由紀と僕はラウンジの窓側に2人して座り、食事を摂った。

「 たかしは、この仕事終わったらどうするの? 」

「 俺? 体調は大分よくなったから、映画の撮影に入らなきゃね。」

「 あ、そうか。私もそうだった。でも、出番もう少ないからさ、もっと

 一緒に居れる時間・・・、あったらな。
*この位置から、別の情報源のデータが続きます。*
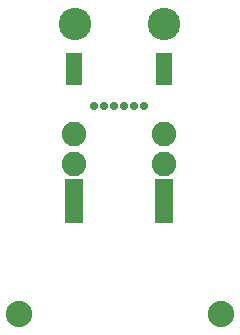
<source format=gbr>
G04 EAGLE Gerber RS-274X export*
G75*
%MOMM*%
%FSLAX34Y34*%
%LPD*%
%INSoldermask Top*%
%IPPOS*%
%AMOC8*
5,1,8,0,0,1.08239X$1,22.5*%
G01*
%ADD10C,0.703200*%
%ADD11C,2.235200*%
%ADD12R,1.524000X3.810000*%
%ADD13C,2.082800*%
%ADD14C,2.743200*%
%ADD15R,1.473200X2.743200*%


D10*
X67000Y277400D03*
D11*
X3810Y101600D03*
X175260Y101600D03*
D12*
X50800Y196850D03*
X127000Y196850D03*
D10*
X75500Y277400D03*
X84000Y277400D03*
X92500Y277400D03*
X101500Y277400D03*
X110000Y277400D03*
D13*
X127000Y228600D03*
X127000Y254000D03*
X50800Y254000D03*
X50800Y228600D03*
D14*
X126873Y346900D03*
X50927Y346900D03*
D15*
X50800Y308800D03*
X127000Y308800D03*
M02*

</source>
」

「 由紀・・・。映画の撮影終わったら、仕事あるのかな? また普段の

 生活に戻るのかな。」

「 たかしは、まだこの仕事始めたばかりだもんね。でも、きっと来るよ

 仕事。それにまた一緒に仕事したいな。この仕事してると、みんなすれ違い

 多いからさ。寂しいと思う事もあるんだ。・・・・たまにだけどね。」

そこには本音もあったのだろう。窓の外を見る横顔がちょっと寂しさを感じ

させていた。

「 ちょっと飲み物貰ってくるね。」

「 うん。分かった。」

由紀は寂しさを紛らわしたかったのか、その場を離れた。するとそこに。

「 あら、偶然ね。たかし、こんなとこ居たんだ。」

「 え、なんで? なんでここに居るの? 」

「 あら、私が居ちゃなにかまずい事でもあるのかな? 」

「 いや、そこじゃないだろ。なんで海外にまで居るのかって事。」

「 その、までってなに。私が海外に来ちゃいけないの? 」

「 いやいや、ここに居るって事で驚いた。」

その場に現れたのは内野だった。僕は驚きを隠せなかった。